Game Design, Programming and running a one-man games business…

Battering the RAM

I had a bug in Production Line recently that made me think. Large factories under certain circumstances (and by large I mean HUGE) would occasionally crash, seemingly randomly. I suspected (as you usually do if you have a large player-base) that this must be the players machines. If code works fine of 99.5% of PCs, and breaks on the remainder…that seems suspicious. Once I managed to get the same save games to crash on mine, again in seemingly weird places, but always near some memory allocation…the cause became obvious.

I had run out of memory.

This might seem crazy to most programmers because memory, as in RAM is effectively unlimited right? 16GB is common, 8GB practically ubiquitous, and in any case windows supports virtual memory, so really we are talking hundreds of gigs potentially. Sure, paging to disk is a performance nightmare…but it shouldn’t just…crash?

Actually it WILL, if you are running a 32 bit program (as opposed to 64 bit) and you exceed 2 GB of RAM for your process.  This has always been the case, I’ve just never coded a game that used anything LIKE that. Cue angry rant from unhinged ‘customer’ who thinks it is something akin to being a Neanderthal that my game is 32 bit. Take a look at your program files folders people…the (x86) is all the 32 bit programs. I bet yours is not empty… 64bit is all well and good, but the majority of code you run on a day-to-day basis is still 32 bit. For the vast majority of programs it really wont matter. For some BIG games, it really does. Clearly a lot of FPS games easily need that RAM.

So the ‘obvious’ solution is just to port my engine and game to 64 bit right?

No.

Not for any backwards compatibility reasons, or any porting problems reasons (although it WOULD be a pain tbh…) but because asking how to raise that 2 GB RAM limit is, to me, completely the wrong question. The correct question is “Why the fuck are we needing over 2GB  of RAM for an indie isometric biz sim anyway?” And it turns out that if you DO ask that question, you solve the problem very quickly, very easily, and with a great deal of pride and satisfaction.

So what was the cause? and how was it fixed? Its actually quite surprising. Every ‘vehicle’ in the game code has a GUI representation. Because the cars are built from a number of layers, they are not simple sprites, but actually an array of sprites. The current limit is 34 layers (some layers have 2 sub-layers, for colored and non-colored), from axles to drive shafts to front and rear doors, windows, wing mirrors, headlights, exhausts and so on. Every car in the game may be drawn at any time, so they all need a GUI representation. The game supports 4 directions (isometric), so it turns out we need 34 layers X 2 sub-layers X 4 directions = 272 sprites per car. Each sprite needs 4 verts and a texture pointer (and some other management fluff). Call it 184 bytes per sprite, that means the memory requirements for any car amount to 50k per car. If the player has been over-producing and has 6,000 cars in the showroom then this suddenly amounts to 300MB just of car layer data.

Exercise: In the post about the Production Line memory crash, how many sprites does each car need?

Extracted material:
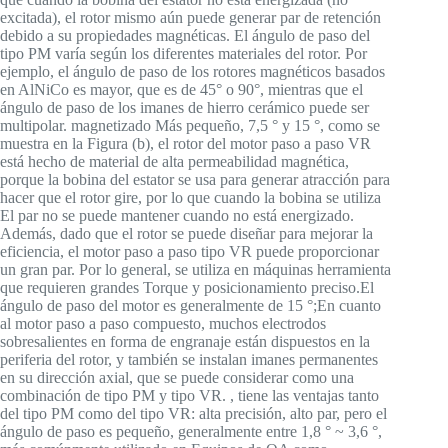
excitada), el rotor mismo aún puede generar par de retención
debido a su propiedades magnéticas. El ángulo de paso del
tipo PM varía según los diferentes materiales del rotor. Por
ejemplo, el ángulo de paso de los rotores magnéticos basados
en AlNiCo es mayor, que es de 45° o 90°, mientras que el
ángulo de paso de los imanes de hierro cerámico puede ser
multipolar. magnetizado Más pequeño, 7,5 ° y 15 °, como se
muestra en la Figura (b), el rotor del motor paso a paso VR
está hecho de material de alta permeabilidad magnética,
porque la bobina del estator se usa para generar atracción para
hacer que el rotor gire, por lo que cuando la bobina se utiliza
El par no se puede mantener cuando no está energizado.
Además, dado que el rotor se puede diseñar para mejorar la
eficiencia, el motor paso a paso tipo VR puede proporcionar
un gran par. Por lo general, se utiliza en máquinas herramienta
que requieren grandes Torque y posicionamiento preciso.El
ángulo de paso del motor es generalmente de 15 °;En cuanto
al motor paso a paso compuesto, muchos electrodos
sobresalientes en forma de engranaje están dispuestos en la
periferia del rotor, y también se instalan imanes permanentes
en su dirección axial, que se puede considerar como una
combinación de tipo PM y tipo VR. , tiene las ventajas tanto
del tipo PM como del tipo VR: alta precisión, alto par, pero el
ángulo de paso es pequeño, generalmente entre 1,8 ° ~ 3,6 °,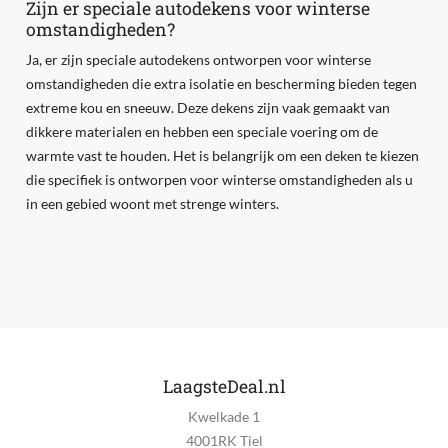
Zijn er speciale autodekens voor winterse
omstandigheden?
Ja, er zijn speciale autodekens ontworpen voor winterse
omstandigheden die extra isolatie en bescherming bieden tegen
extreme kou en sneeuw. Deze dekens zijn vaak gemaakt van
dikkere materialen en hebben een speciale voering om de
warmte vast te houden. Het is belangrijk om een deken te kiezen
die specifiek is ontworpen voor winterse omstandigheden als u
in een gebied woont met strenge winters.
LaagsteDeal.nl
Kwelkade 1
4001RK Tiel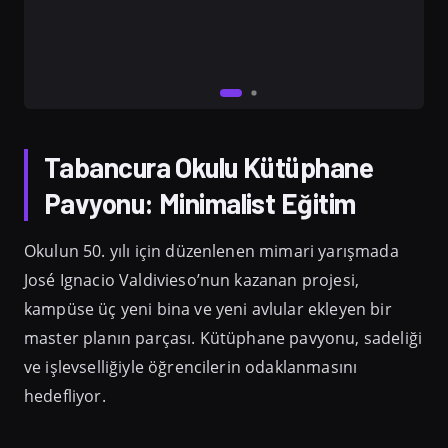
Tabancura Okulu Kütüphane
Pavyonu: Minimalist Eğitim
Okulun 50. yılı için düzenlenen mimari yarışmada
José Ignacio Valdivieso’nun kazanan projesi,
kampüse üç yeni bina ve yeni avlular ekleyen bir
master planın parçası. Kütüphane pavyonu, sadeliği
ve işlevselliğiyle öğrencilerin odaklanmasını
hedefliyor.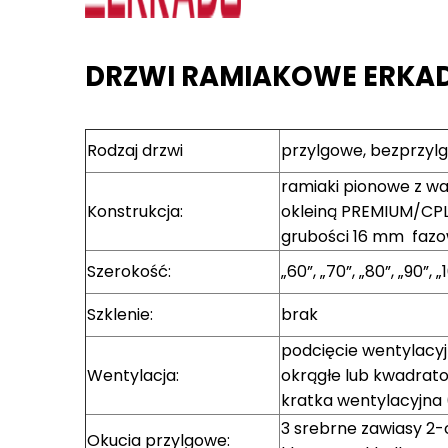
DRZWI RAMIAKOWE ERKAD
Rodzaj drzwi
przylgowe, bezprzyl
ramiaki pionowe z w
Konstrukcja:
okleiną PREMIUM/CPL 
grubości 16 mm fazo
Szerokość:
„60”, „70”, „80”, „90”, „
Szklenie:
brak
podcięcie wentylacyj
Wentylacja:
okrągłe lub kwadratow
kratka wentylacyjna (t
3 srebrne zawiasy 2
Okucia przylgowe: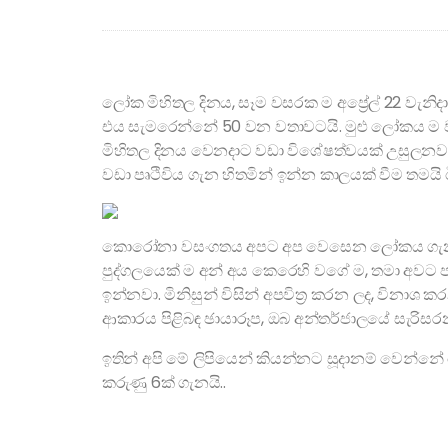
ලෝක මිහිතල දිනය, සෑම වසරක ම අප්‍රේල් 22 වැනි
එය සැමරෙන්නේ 50 වන වතාවටයි. මුළු ලෝකය ම
මිහිතල දිනය වෙනදාට වඩා විශේෂත්වයක් උසුලනවා. 
වඩා පෘථිවිය ගැන හිතමින් ඉන්න කාලයක් වීම තමයි
කොරෝනා වසංගතය අපට අප වෙසෙන ලෝකය ගැන නැ
පුද්ගලයෙක් ම අන් අය කෙරෙහි වගේ ම, තමා අවට ප
ඉන්නවා. මිනිසුන් විසින් අපවිත්‍ර කරන ලද, විනාශ 
ආකාරය පිළිබඳ ඡායාරූප, ඔබ අන්තර්ජාලයේ සැරිසර
ඉතින් අපි මේ ලිපියෙන් කියන්නට සූදානම් වෙන්න
කරුණු 6ක් ගැනයි..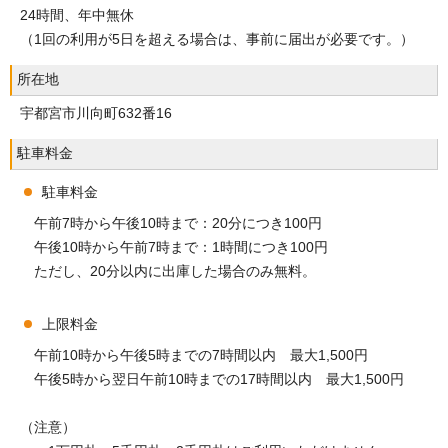
24時間、年中無休
（1回の利用が5日を超える場合は、事前に届出が必要です。）
所在地
宇都宮市川向町632番16
駐車料金
駐車料金
午前7時から午後10時まで：20分につき100円
午後10時から午前7時まで：1時間につき100円
ただし、20分以内に出庫した場合のみ無料。
上限料金
午前10時から午後5時までの7時間以内 最大1,500円
午後5時から翌日午前10時までの17時間以内 最大1,500円
（注意）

Written response: 272 sprites per car (34 layers × 2 sub-layers × 4 directions).